Raw video capture offers the promise of high-quality still images created directly from the video footage, typically called a “frame grab”. While these cameras offer excellent resolution and dynamic range, there is one problem that is difficult to surmount. Video footage is typically shot at shutter speeds between 1/50th and 1/60th of a second for normal motion imaging. This shutter speed is too slow to freeze most motion.
The slow shutter speed often makes frame grabs unsuitable for capturing a moving scene - precisely the type of subject matter for which a frame grab is most appealing.
With 24–60 frames recorded each second, a video signal by its very nature is going to be large. Compression is needed at several different phases.
In the Capture phase, the camera applies a constant bit rate compression algorithm to reduce the file size of the video being written to the memory card or hard drive. For example, a high definition video file recorded at 1920x1080 pixel at 30 frames per second is approximately 9GB per minute if it is uncompressed. The DSLR camera pre-compresses that file and discards information to achieve a file size of approximately 320 MB (or .3 GB) per minute.
In most cases, professionals apply some form of compression through the use of a video codec. Applying less compression results in a clearer source image, but an exponentially more expensive process due to increased costs associated with camera, storage media capacity, computer processing power for editing, and editing storage
Compression lowers bit rate
Video is compressed to lower the data rate and therefore the size of a file. The goal is to make the file size small while maintaining acceptable visual and auditory quality. Without compression, most video cameras and hardware would simply not be able to keep up with the needed data rates.

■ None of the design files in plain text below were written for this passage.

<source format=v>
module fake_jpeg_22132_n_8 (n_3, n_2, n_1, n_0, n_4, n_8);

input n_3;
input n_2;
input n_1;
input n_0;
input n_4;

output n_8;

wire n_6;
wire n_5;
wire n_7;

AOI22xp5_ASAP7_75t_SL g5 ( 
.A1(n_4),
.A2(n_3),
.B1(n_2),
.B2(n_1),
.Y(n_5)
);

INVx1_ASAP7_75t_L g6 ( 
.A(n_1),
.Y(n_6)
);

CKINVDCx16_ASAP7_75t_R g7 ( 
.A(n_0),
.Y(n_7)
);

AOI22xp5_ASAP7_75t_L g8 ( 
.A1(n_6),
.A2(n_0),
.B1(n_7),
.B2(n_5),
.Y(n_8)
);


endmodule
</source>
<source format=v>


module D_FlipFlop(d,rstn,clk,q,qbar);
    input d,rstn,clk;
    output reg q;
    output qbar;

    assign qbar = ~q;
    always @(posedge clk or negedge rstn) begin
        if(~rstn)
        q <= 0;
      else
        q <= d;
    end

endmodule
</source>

In practice you’re probably already familiar with compression. You encounter lossy compression when you take photos using JPEG formats. JPEG compression, using a variety of techniques, can make a single image much smaller in size but can result in a considerable loss of quality. Much like still image compression, video compression can take one of two forms: lossless and lossy.

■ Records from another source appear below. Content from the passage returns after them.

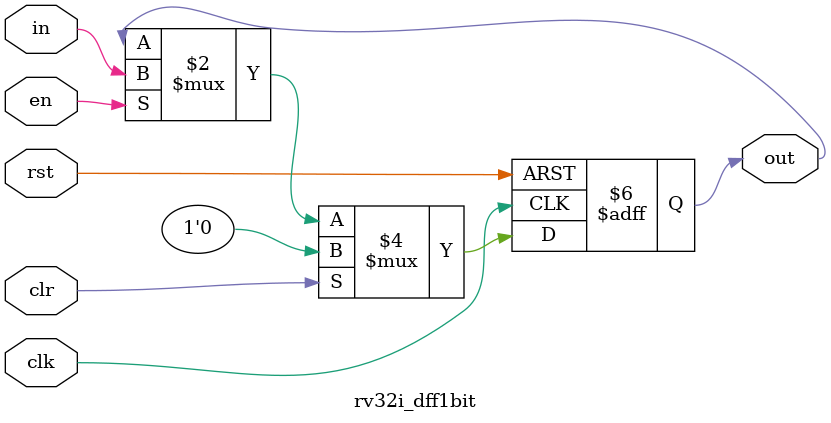
<source format=v>
module rv32i_dff1bit(clk, rst, in, en, clr, out);
input clk, rst;
input in;
input en;
input clr;
output reg out;

always @(posedge rst, posedge clk)
begin
if(rst) out<=0;
else
begin
	if(clr) out<=0;
	else out<=(en)?in:out;
end
end

endmodule

</source>
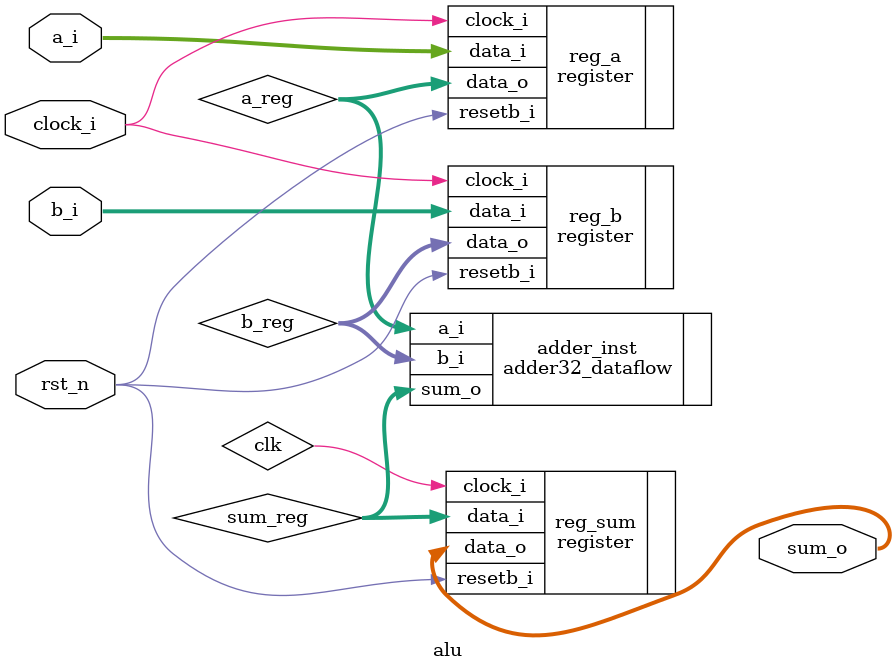
<source format=sv>
module alu #(
    parameter nb_bits = 32
    )(
    input  logic [nb_bits-1:0] a_i,      // Entrée a_i (nb_bits bits)
    input  logic [nb_bits-1:0] b_i,      // Entrée b_i (nb_bits bits)
    input  logic clock_i,             // Horloge
    input  logic rst_n,           // Reset actif bas
    output logic [nb_bits:0] sum_o     // Sortie sum_o (33 bits)
);

    // Déclaration des registres internes
    logic [nb_bits-1:0] a_reg, b_reg;   // Registres pour stocker a_i et b_i
    logic [nb_bits:0] sum_reg;        // Registre pour stocker sum_o

    // Instances des registres pour les entrées a_i et b_i
    register #(nb_bits) reg_a (
        .clock_i(clock_i),
        .resetb_i(rst_n),
        .data_i(a_i),
        .data_o(a_reg)
    );

    register #(nb_bits) reg_b (
        .clock_i(clock_i),
        .resetb_i(rst_n),
        .data_i(b_i),
        .data_o(b_reg)
    );

    // Instance de l'additionneur
    adder32_dataflow adder_inst (
        .a_i(a_reg),
        .b_i(b_reg),
        .sum_o(sum_reg)
    );

    // Instance du registre pour la sortie sum_o
    register #(nb_bits+1) reg_sum (
        .clock_i(clk),
        .resetb_i(rst_n),
        .data_i(sum_reg),
        .data_o(sum_o)
    );

endmodule

</source>
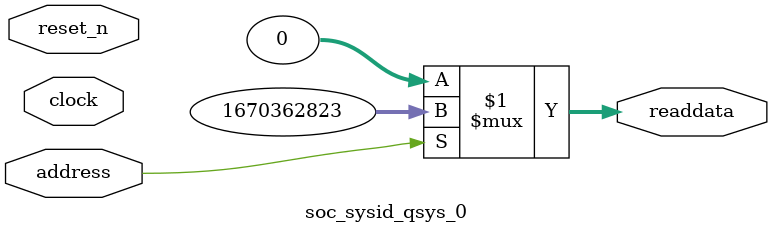
<source format=v>



// synthesis translate_off
`timescale 1ns / 1ps
// synthesis translate_on

// turn off superfluous verilog processor warnings 
// altera message_level Level1 
// altera message_off 10034 10035 10036 10037 10230 10240 10030 

module soc_sysid_qsys_0 (
               // inputs:
                address,
                clock,
                reset_n,

               // outputs:
                readdata
             )
;

  output  [ 31: 0] readdata;
  input            address;
  input            clock;
  input            reset_n;

  wire    [ 31: 0] readdata;
  //control_slave, which is an e_avalon_slave
  assign readdata = address ? 1670362823 : 0;

endmodule



</source>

- Lossless: Lossless compression makes a file smaller, but the decoded file is unaltered after decompression has taken place. The most common way lossless compression works is by using a scheme known as “run length encoding”. Lossless video codecs, such as the Animation codec (which is typically used for archiving or transferring files), have a low compression ratio. Usually, it’s no more than 2:1.

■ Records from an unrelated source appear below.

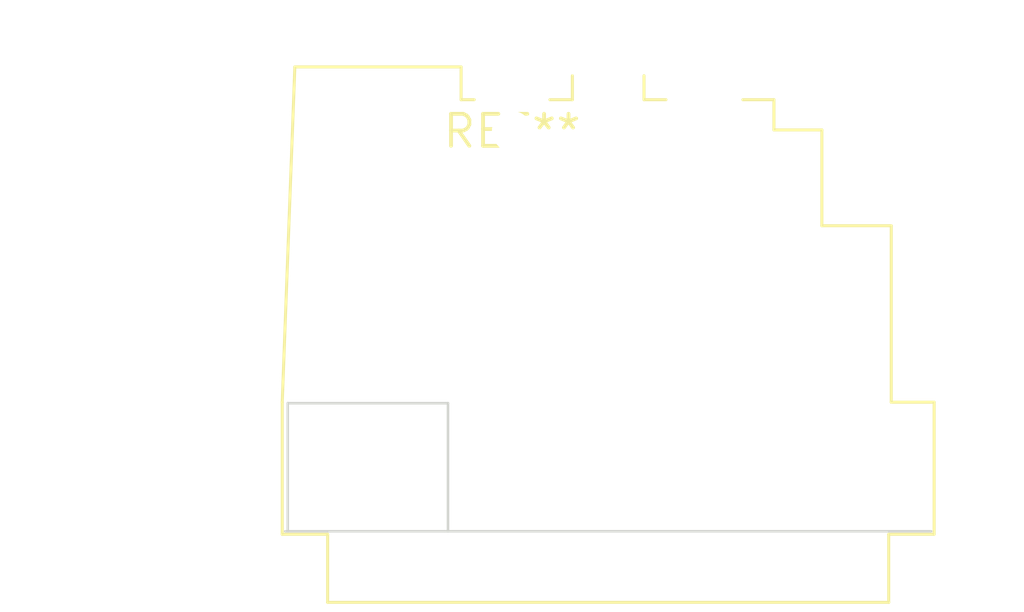
<source format=kicad_pcb>
(kicad_pcb (version 20240108) (generator pcbnew)

  (general
    (thickness 1.6)
  )

  (paper "A4")
  (layers
    (0 "F.Cu" signal)
    (31 "B.Cu" signal)
    (32 "B.Adhes" user "B.Adhesive")
    (33 "F.Adhes" user "F.Adhesive")
    (34 "B.Paste" user)
    (35 "F.Paste" user)
    (36 "B.SilkS" user "B.Silkscreen")
    (37 "F.SilkS" user "F.Silkscreen")
    (38 "B.Mask" user)
    (39 "F.Mask" user)
    (40 "Dwgs.User" user "User.Drawings")
    (41 "Cmts.User" user "User.Comments")
    (42 "Eco1.User" user "User.Eco1")
    (43 "Eco2.User" user "User.Eco2")
    (44 "Edge.Cuts" user)
    (45 "Margin" user)
    (46 "B.CrtYd" user "B.Courtyard")
    (47 "F.CrtYd" user "F.Courtyard")
    (48 "B.Fab" user)
    (49 "F.Fab" user)
    (50 "User.1" user)
    (51 "User.2" user)
    (52 "User.3" user)
    (53 "User.4" user)
    (54 "User.5" user)
    (55 "User.6" user)
    (56 "User.7" user)
    (57 "User.8" user)
    (58 "User.9" user)
  )

  (setup
    (pad_to_mask_clearance 0)
    (pcbplotparams
      (layerselection 0x00010fc_ffffffff)
      (plot_on_all_layers_selection 0x0000000_00000000)
      (disableapertmacros false)
      (usegerberextensions false)
      (usegerberattributes false)
      (usegerberadvancedattributes false)
      (creategerberjobfile false)
      (dashed_line_dash_ratio 12.000000)
      (dashed_line_gap_ratio 3.000000)
      (svgprecision 4)
      (plotframeref false)
      (viasonmask false)
      (mode 1)
      (useauxorigin false)
      (hpglpennumber 1)
      (hpglpenspeed 20)
      (hpglpendiameter 15.000000)
      (dxfpolygonmode false)
      (dxfimperialunits false)
      (dxfusepcbnewfont false)
      (psnegative false)
      (psa4output false)
      (plotreference false)
      (plotvalue false)
      (plotinvisibletext false)
      (sketchpadsonfab false)
      (subtractmaskfromsilk false)
      (outputformat 1)
      (mirror false)
      (drillshape 1)
      (scaleselection 1)
      (outputdirectory "")
    )
  )

  (net 0 "")

  (footprint "Jack_XLR_Neutrik_NC3FAHL1-0_Horizontal" (layer "F.Cu") (at 0 0))

)

</source>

- Lossy: As the word implies, lossy compression means you lose some image, video, or audio information. Lossy compression is a bit tricky because good lossy compression is a balancing act between quality, data rate/file size, color depth, and fluid motion. Almost every video compression scheme is lossy. Lossy compression schemes like H.264 (used on Canon video DSLRs) can have compression ratios of more than 100:1.
With video workflows, compression can be applied (or removed) at several stages.
- Capture: A codec is used to compress the video and audio during acquisition. For example, the Canon 7D DSLR records video using the H.264 codec.
- Editing: Compression can also be added during ingestion or editing. You can add compression after download, but this is not part of most DSLR workflows, because the files are already highly compressed.
- Reduced compression editing: There are also workflows that rely on reduced compression during the editing process. In its 32-bit versions, Final Cut Pro typically requires transcoding files with the PreRes codec, which actually reduces compression in the file. (Note that 64 bit NLE software often makes transcoding unnecessary, saving time and storage space).
- Delivery: It is extremely common to compress video files for delivery. This allows the edit process to proceed with a high-quality version of the footage, and to apply compression only as the files are prepared for output for a specific purpose.
A major challenge with regard to the preservation of and access to video files is the long term readability of file formats. This is especially true if they are proprietary, which is increasingly becoming common. For this reason, many choose to create archive versions of the final program (and sometimes source files) using several different formats.